Часовой усмехнулся – чертовщина какая-то, почему-то все тащат полковнику цветы. Что полковник станет делать с такой массой букетов? Но Эйзел был доволен своей выдумкой: все приходят с цветами, и он ничем не отличается от других.

За спиной Эйзела геродианин возился с замком.

– Я отведу этого чудилу к Бруде, – обратился он ко второму стражнику на своем языке. – Покарауль тут.

Товарищ его что-то проворчал в ответ, не поднимая головы.
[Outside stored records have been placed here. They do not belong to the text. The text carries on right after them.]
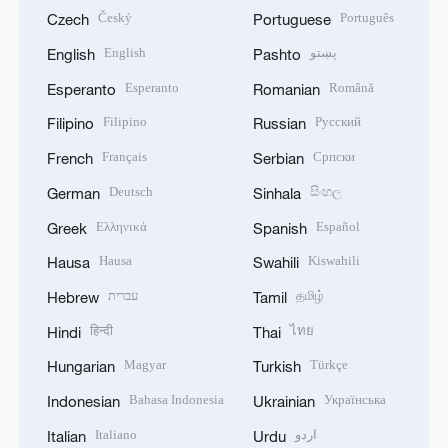
Český
Português
Czech
Portuguese
English
پښتو
English
Pashto
Esperanto
Română
Esperanto
Romanian
Filipino
Русский
Filipino
Russian
Français
Српски
French
Serbian
Deutsch
සිංහල
German
Sinhala
Ελληνικά
Español
Greek
Spanish
Hausa
Kiswahili
Hausa
Swahili
עברית
தமிழ்
Hebrew
Tamil
हिन्दी
ไทย
Hindi
Thai
Magyar
Türkçe
Hungarian
Turkish
Bahasa Indonesia
Українська
Indonesian
Ukrainian
Italiano
اردو
Italian
Urdu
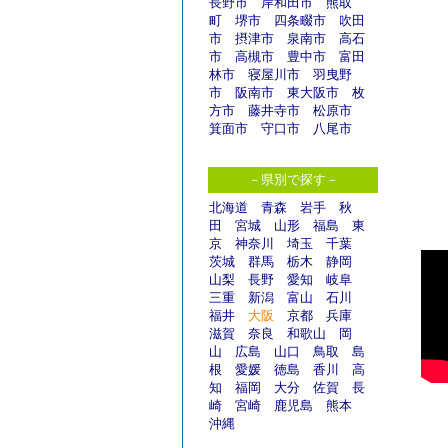
長野市
岸和田市
熊取
町
堺市
四条畷市
吹田
市
摂津市
泉南市
高石
市
高槻市
豊中市
富田
林市
寝屋川市
羽曳野
市
阪南市
東大阪市
枚
方市
藤井寺市
松原市
箕面市
守口市
八尾市
－県別で探す－
北海道
青森
岩手
秋
田
宮城
山形
福島
東
京
神奈川
埼玉
千葉
茨城
群馬
栃木
静岡
山梨
長野
愛知
岐阜
三重
新潟
富山
石川
福井
大阪
京都
兵庫
滋賀
奈良
和歌山
岡
山
広島
山口
鳥取
島
根
愛媛
徳島
香川
高
知
福岡
大分
佐賀
長
崎
宮崎
鹿児島
熊本
沖縄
Слишком высокий для гарнизона, отметил про себя Эйзел.

Провожатый повел его по пыльному – им, похоже, редко пользовались – коридору. Эйзел развлекался как обычно – пытался по следам в пыли определить, много ли народу ходит в Дом Правительства через черный ход.

Стражник завернул в длинный проход, проходящий сквозь все здание с севера на юг. Эйзел оглянулся. Позади никого, впереди тоже. Пусто как всегда, но проверить не помешает. Никогда не расслабляться, ничего не принимать на веру – его девиз.

Стоит ли? А почему бы и нет? Они ничего не могут ему сделать. Эйзел ухмыльнулся и с размаху заехал солдату в левый бок кулаком, прямо по почкам. Тот согнулся от удара, а потом рухнул на пол. Эйзел прислонился к стене, подождал. Солдат постепенно приходил в себя, открыл глаза – в них стояли слезы.

– Чудила?! – прорычал Эйзел. – Головой надо соображать, а не задницей. – Он сказал это на народном, вульгарном геродианском наречии, а не на том литературном языке, на котором объяснялись высшие классы и который обычно учили иностранцы.

Он заметил какой-то блеск в глазах побитого солдата.

– И думать забудь. Я тебе уши отрежу. – Эйзел протянул солдату руку, предлагая помощь. – Ступай к Провозвестнику Истинной Веры. – Почти все, в том числе и простые солдаты геродианской армии, придерживались простых, старомодных обозначений, но, общаясь между собой, истинно верующие использовали религиозные титулы.